Wenn der Geruchssinn verloren geht 

Auch wenn man versucht dem Begriff „Corona“ aus dem Weg zu gehen, spielt er doch eine sehr wichtigen Rolle im Bezug auf die olfaktorische Wahrnehmung. Wichtig zu sagen ist, dass unser Geruchssinn 24 Stunden arbeitet und dauerhaft Gerüche aus der Umwelt untersucht. Dieser hat auch eine gewisse Warnfunktion. Zum einen in Bezug auf Essen. Er ist also dafür da, um schlechtes Essen, Essen das nicht verträglich ist usw. zu erkennen. Zum anderen auch in Bezug auf Gefahren (Gas, Rauch) und natürlich ist er auch für die Gerüche da, die wir als angenehm empfinden, wie beispielsweise gutes Essen oder Parfüms. Wenn jemand aufgrund von gewissen Ereignissen den Geruchssinn verliert, dann ist natürlich auch mit einer eingeschränkten Wahrnehmung zu rechnen. Das kann zum einen ein Sicherheitsrisiko sein, zum anderen kann es aber auch sein, dass die Lebensqualität etwas verloren geht. Unser Geruchssinn spielt auch besonders bei der Partnerwahl eine Rolle, da wir schon am Geruch einer Person entscheiden können, ob wir diese mögen oder nicht. Laut Prof. Dr. Lehrner gibt es Personen die dadurch sofort beeinträchtigt sind und eine Einschränkung der Lebensqualität wahrnehmen. Andere wiederum merken das zu Beginn gar nicht. Beispielsweise kann das im zunehmenden Alter passieren. 

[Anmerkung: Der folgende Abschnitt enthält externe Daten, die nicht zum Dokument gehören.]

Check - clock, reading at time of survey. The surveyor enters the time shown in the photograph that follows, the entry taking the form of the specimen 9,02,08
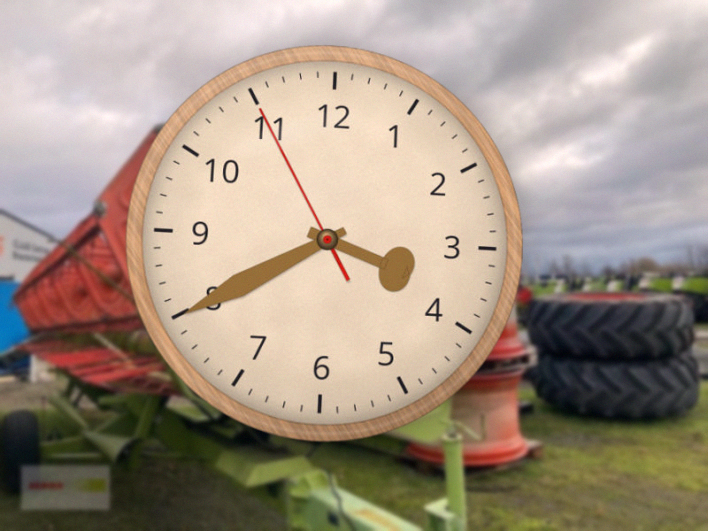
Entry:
3,39,55
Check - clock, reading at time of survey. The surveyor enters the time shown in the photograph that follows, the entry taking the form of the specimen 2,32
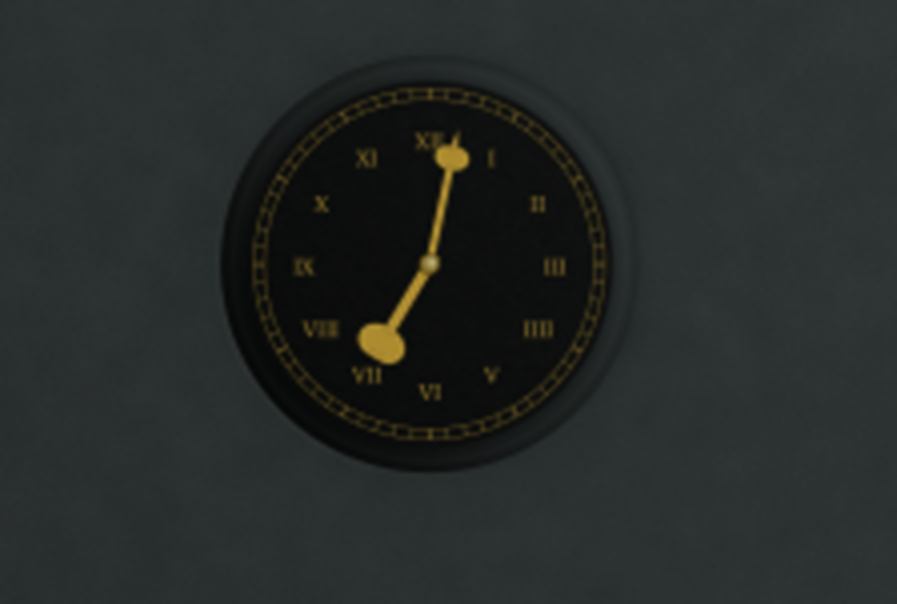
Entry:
7,02
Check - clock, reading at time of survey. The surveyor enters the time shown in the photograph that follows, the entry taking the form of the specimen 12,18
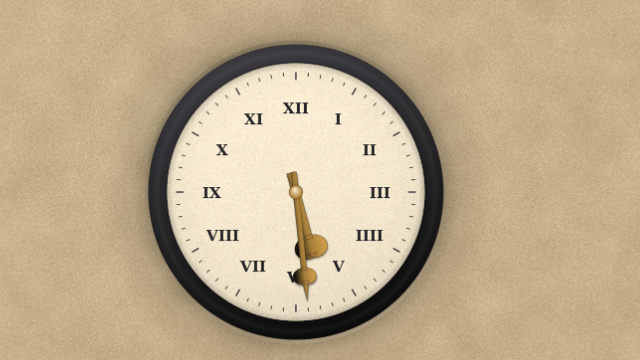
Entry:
5,29
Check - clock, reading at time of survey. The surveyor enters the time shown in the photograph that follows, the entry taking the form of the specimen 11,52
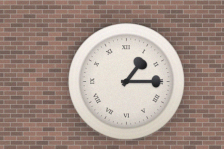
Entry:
1,15
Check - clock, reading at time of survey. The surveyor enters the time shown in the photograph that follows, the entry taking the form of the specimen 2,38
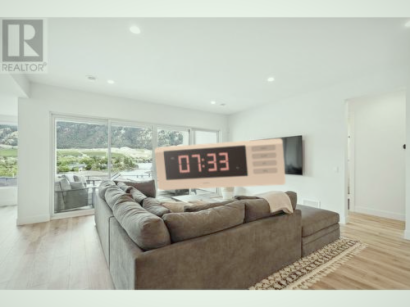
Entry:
7,33
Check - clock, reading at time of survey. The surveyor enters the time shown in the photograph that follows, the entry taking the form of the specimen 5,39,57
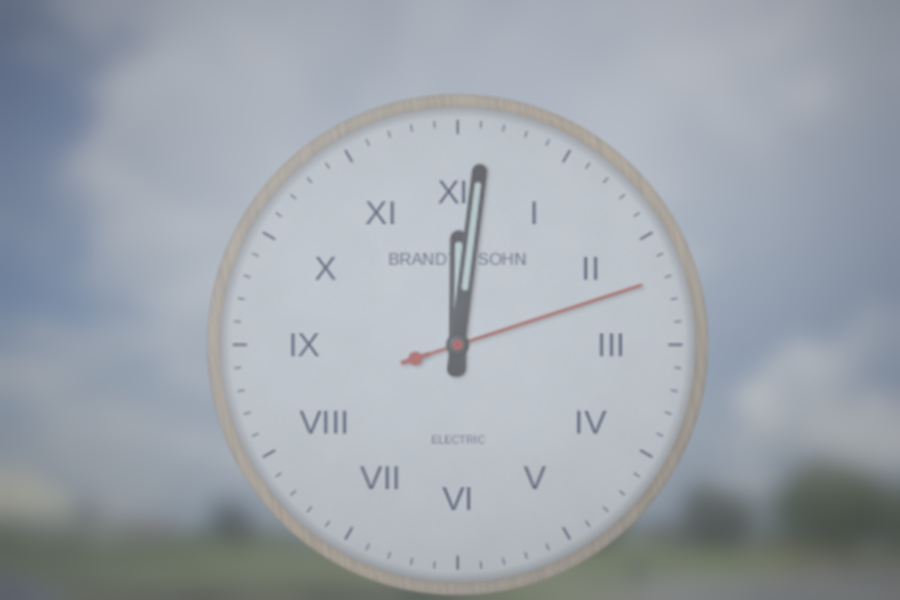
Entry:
12,01,12
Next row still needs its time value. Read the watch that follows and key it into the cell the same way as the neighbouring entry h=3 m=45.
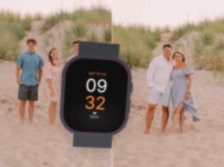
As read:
h=9 m=32
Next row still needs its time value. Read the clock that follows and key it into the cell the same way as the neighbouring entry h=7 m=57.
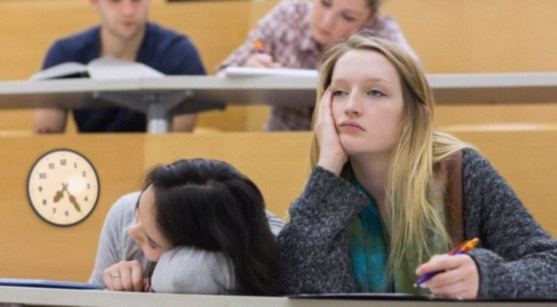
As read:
h=7 m=25
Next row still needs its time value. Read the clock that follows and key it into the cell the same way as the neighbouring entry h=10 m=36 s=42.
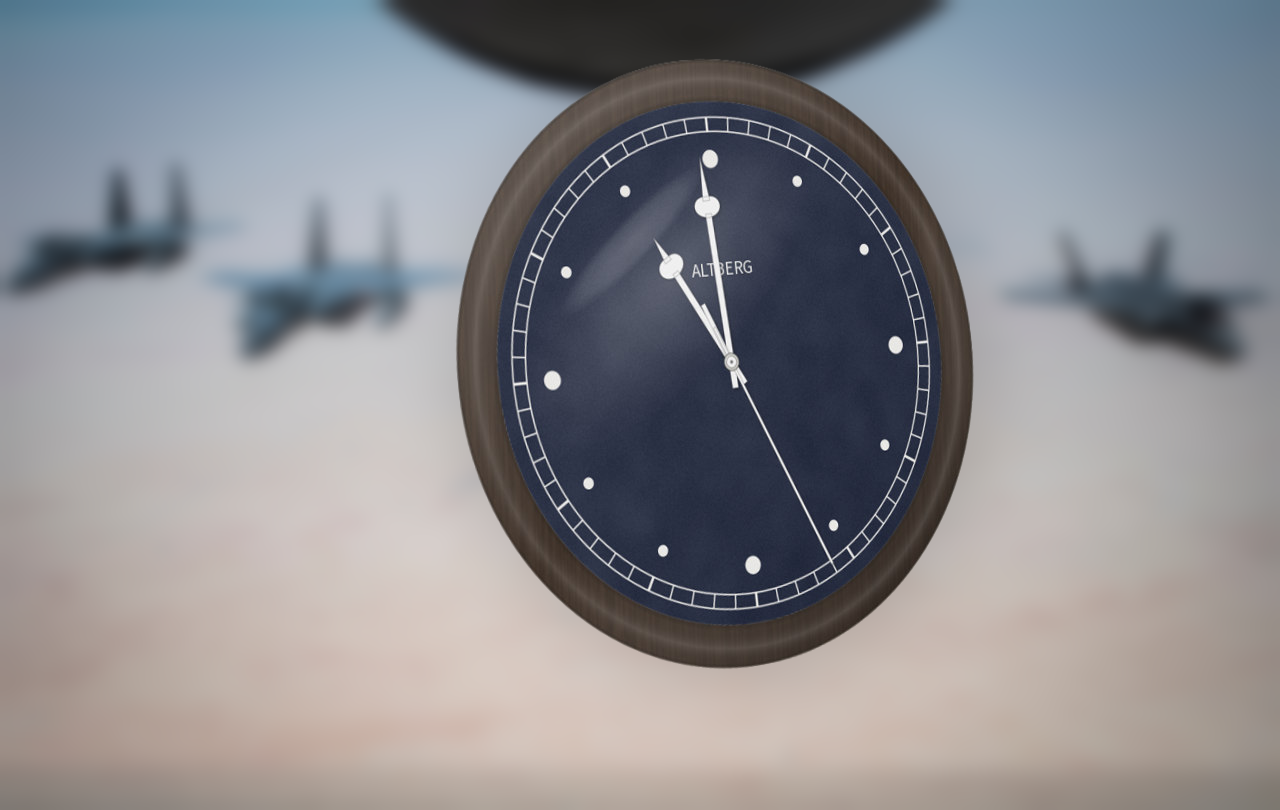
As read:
h=10 m=59 s=26
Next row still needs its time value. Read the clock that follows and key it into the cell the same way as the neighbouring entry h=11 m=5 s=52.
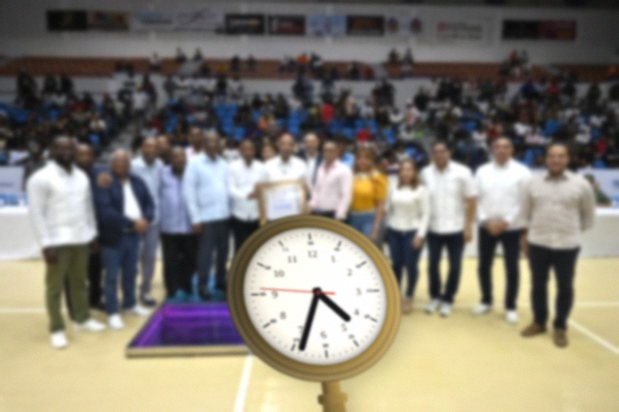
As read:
h=4 m=33 s=46
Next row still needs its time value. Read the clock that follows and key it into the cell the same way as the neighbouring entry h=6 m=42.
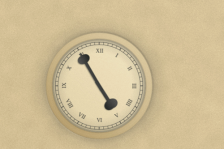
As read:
h=4 m=55
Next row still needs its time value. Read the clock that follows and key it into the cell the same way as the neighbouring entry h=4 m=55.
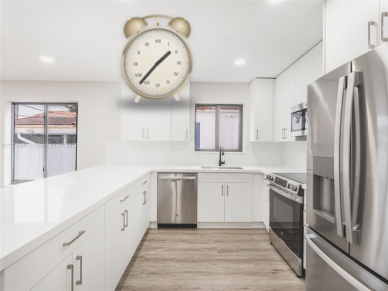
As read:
h=1 m=37
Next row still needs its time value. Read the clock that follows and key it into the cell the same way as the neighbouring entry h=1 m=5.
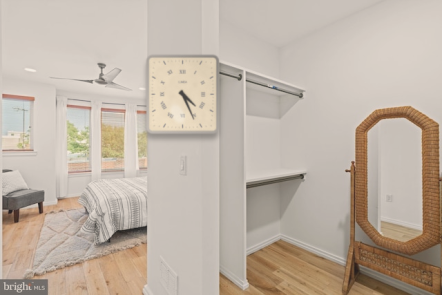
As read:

Was kann man nun aber gegen eine Riechstörung tun? Der Experte erklärt, dass es unterschiedliche Riechstörungen gibt. Eine davon wird periphere Riechstörung genannt, die sich zentral im Gehirn abspielt. Bei einem Schnupfen beispielsweise, ist die Luftzufuhr für eine gewisse Zeit etwas eingeschränkt und das Riechen fällt einem bekannterweise deutlich schwerer. Sobald die Nase wieder frei ist, ist auch die Riechstörung quasi behoben. Es gibt aber auch Riechsinneszellen, die direkt in der Nase zerstört werden können. Diese wachsen in der Regel alle 30 Tage von alleine nach und sind somit eine der wenigen Nervenzellen, die neu entstehen können. Um das genauer zu erforschen, wurde ein sogenanntes systematisches Riechtraining entwickelt. Dabei haben PatientInnen, die an einer Riechstörung leiden, vier verschiedene Duftstoffe bekommen, welche sie über mehrere Tage lang wiederholt riechen sollen. Durch diese Wiederholung und Stimulation kann der Geruchssinn wieder zurückkommen. 

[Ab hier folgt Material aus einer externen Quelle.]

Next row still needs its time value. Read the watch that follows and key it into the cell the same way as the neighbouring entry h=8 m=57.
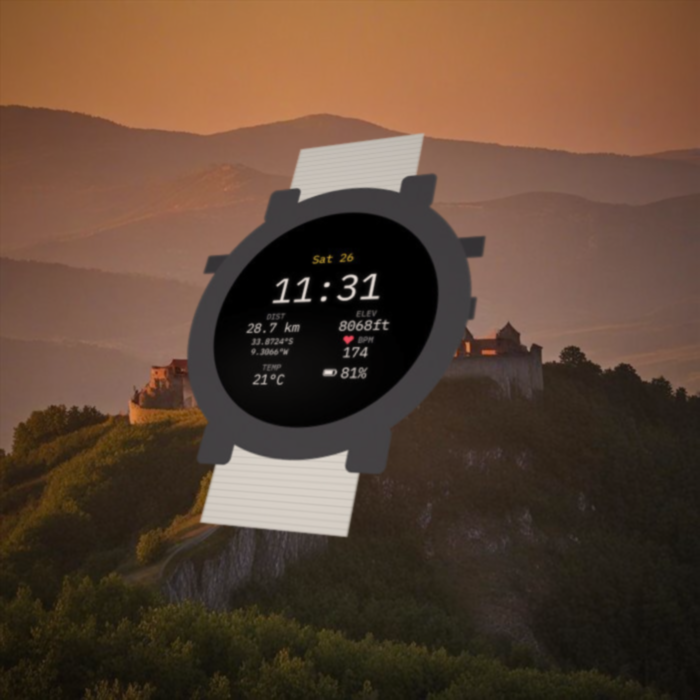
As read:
h=11 m=31
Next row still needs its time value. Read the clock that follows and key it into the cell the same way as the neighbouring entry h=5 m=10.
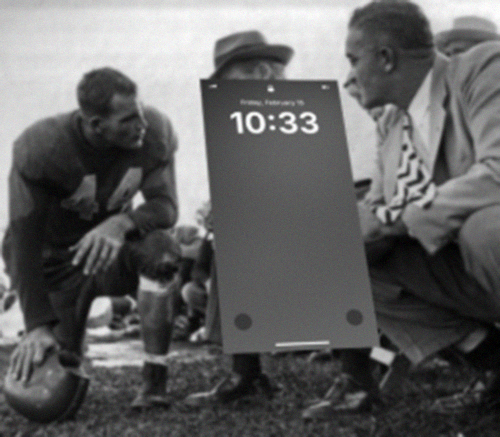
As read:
h=10 m=33
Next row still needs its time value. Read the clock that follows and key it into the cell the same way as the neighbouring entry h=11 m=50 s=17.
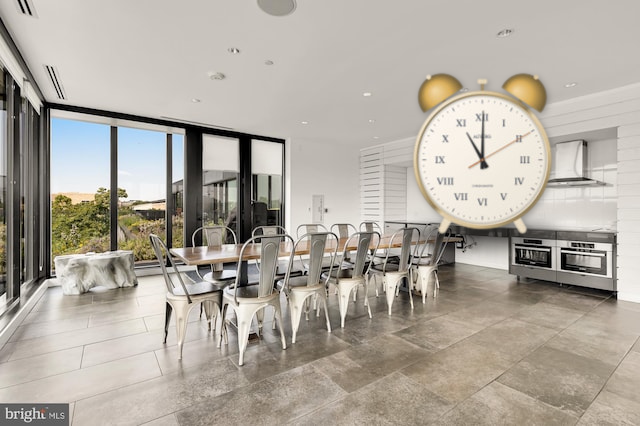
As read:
h=11 m=0 s=10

Gerüche als Marketingstrategie 

Seit mehreren Jahren gibt es auch eine eigene Marketingstrategie, die sich mit diesem Thema beschäftigt. Mittlerweile gibt es sogar eigene Unternehmen, die sogenanntes Duftmarketing betreiben und darauf spezialisiert sind, Düfte für bestimmte Innenräume wie Restaurants, Hotels und Geschäfte, zu entwickeln. Das Ziel ist es, die Düfte so angenehm wie möglich für potenzielle KundInnen zu machen. Es wurde auch mehrmals bestätigt, dass gute Düfte ein gewisses Wohlgefühl auslösen und Menschen dazu animieren, sich länger in diesem Raum aufzuhalten. Ob sich die Düfte direkt auf das Kaufverhalten auslösen und Menschen dadurch auch mehr kaufen, wurde noch nicht klar festgestellt. Jedoch wurde eine Studie zu Zahnarztangst durchgeführt, bei der man einen klaren Erfolg von Düften auf das Verhalten erkennen konnte. Dazu wurden Personen eingeladen, die Angst vor einem Zahnarztbesuch haben. Abwechselnd wurden in den Warteräumen Musik, Lavendelöl und Orangenöl verwendet um zu sehen, was das bei den Menschen auslöst. Tatsächlich hatte am Ende der Duft des Orangenöl die Angst etwas gehemmt und laut ProbandInnen ihnen ein beruhigendes Gefühl beschert. Daran kann man also erkennen, dass Düfte unser Verhalten durchaus verändern können, es aber nicht immer zwingend müssen.